2Corinthians 2:5-7 But if any have caused grief, he has not grieved me, but in part: that I may not overcharge you all. Sufficient to such a man is this punishment, which was inflicted of many. So that contrariwise you ought rather to forgive him, and comfort him, lest perhaps such a one should be swallowed up with overmuch sorrow.
‘But if any have caused grief, he has not grieved me, but in part: that I may not overcharge you all.’ If anyone has caused grief he has not grieved me [Paul] as much as he has caused pain to you (Corinth congregation]. It would not be fair for me to charge all of you with the blame of the few who have gone astray.
‘Sufficient to such a man is this punishment’ – this refers to the fornicator of 1Corinthians 5:1-13 who had his punishment inflicted by the congregation. This had brought him to repentance, and the people, like those of most congregations, were not so willing to forgive him and receive him back. Paul now writes the second letter instructing them to forgive him and to confirm their love to him, lest he should be overwhelmed by too much sorrow (2Cor. 2:6-8).
‘Punishment’ [Greek: epitimia] censure. The word really means full rights and privileges. The punishment consisted of taking away these rights and privileges which he had in the congregational group (1Cor. 5:1-13).
‘Many’ – the majority. This suggests that some in the Corinth congregation, perhaps relatives did not take part in such punishment.

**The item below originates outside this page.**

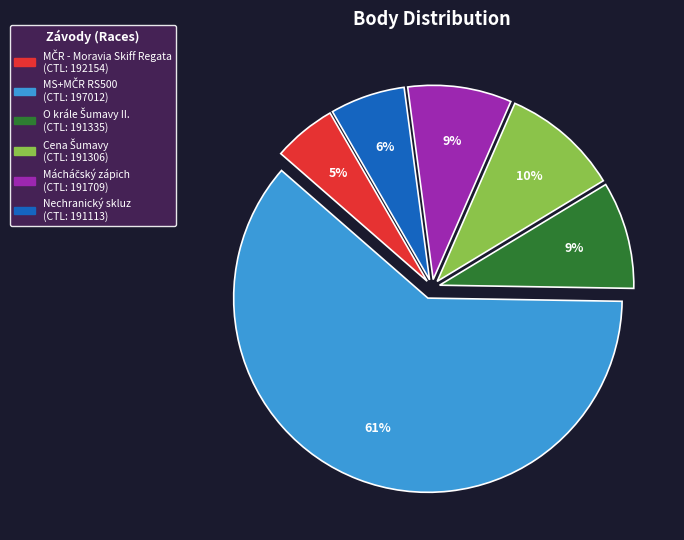

Does any single category account for the majority?

Yes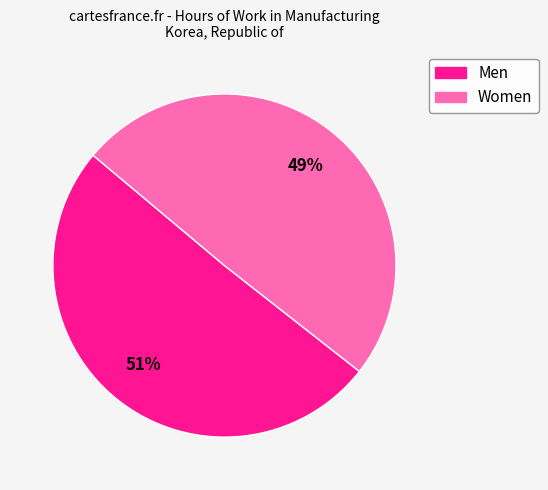

Is the sum of Men and Women greater than half?

Yes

‘Lest perhaps such a one should be swallowed up with overmuch sorrow.’ The specific man had already suffered sufficiently. The purpose of the punishment was to bring him to repentance. This had been accomplished and now there was danger of him destroying his life if other believers would not forgive him. This example cannot be used as an example to anyone who chooses to remain in sin and then demands that everyone forgives him but there is no repentance. Without repentance, there can be no forgiveness. Most people, when caught in a sinful act, will demand forgiveness but mostly with the intent to stay in sin. One of the modern fallacies is that men are not required to seek the Lord; that they are not required to repent, pray, call upon God, confess, or do anything else besides belief in order to be saved from sin. The truth is that all these terms are used many times in Scripture to tell people what they must do to find God, as in the following:  Seek (Isaiah 55:6; Deut. 4:29; 1Chron. 16:11; 28:9; 2Chron. 7:14; 15:2; Amos 5:6; Matt. 6:33; Acts 15:17; 17:27; Heb. 11:6);  Repent (Matt. 3:2; 4:17; Mark 1:15; 6:12; Luke 13:1-5; Acts 2:38; 3:19; 17:30; 26:20; 2Cor. 7:8; Rev. 2:5, 16);  Call upon God (Isa. 55:6; Joel 2:32; Zeph. 3:9; Acts 2:21; Rom. 10:9-14);  Confess (Prov. 28:13; Matt. 3:6; Mark 1:5; Rom. 10:9-10; 1Jn. 1:9);  Pray (2Chron. 7:14; Luke 18:10-14; Acts 8:22);  Humble self (2Chron. 7:14; Matt. 18:3-4; 23:12; Luke 14:14; Jas. 4:10);  Hear (Matt. 10:14; 11:15; 13:13-15; John 12:47; Rom. 10:9-14);  Obey (Rom. 2:4-8; Gal. 3:1; 5:7; 2Thess. 1:8; Heb. 5:9; 1Pet. 4:17). When one truly believes it means that he does these and all the other things required by the gospel (Rom. 10:9-10).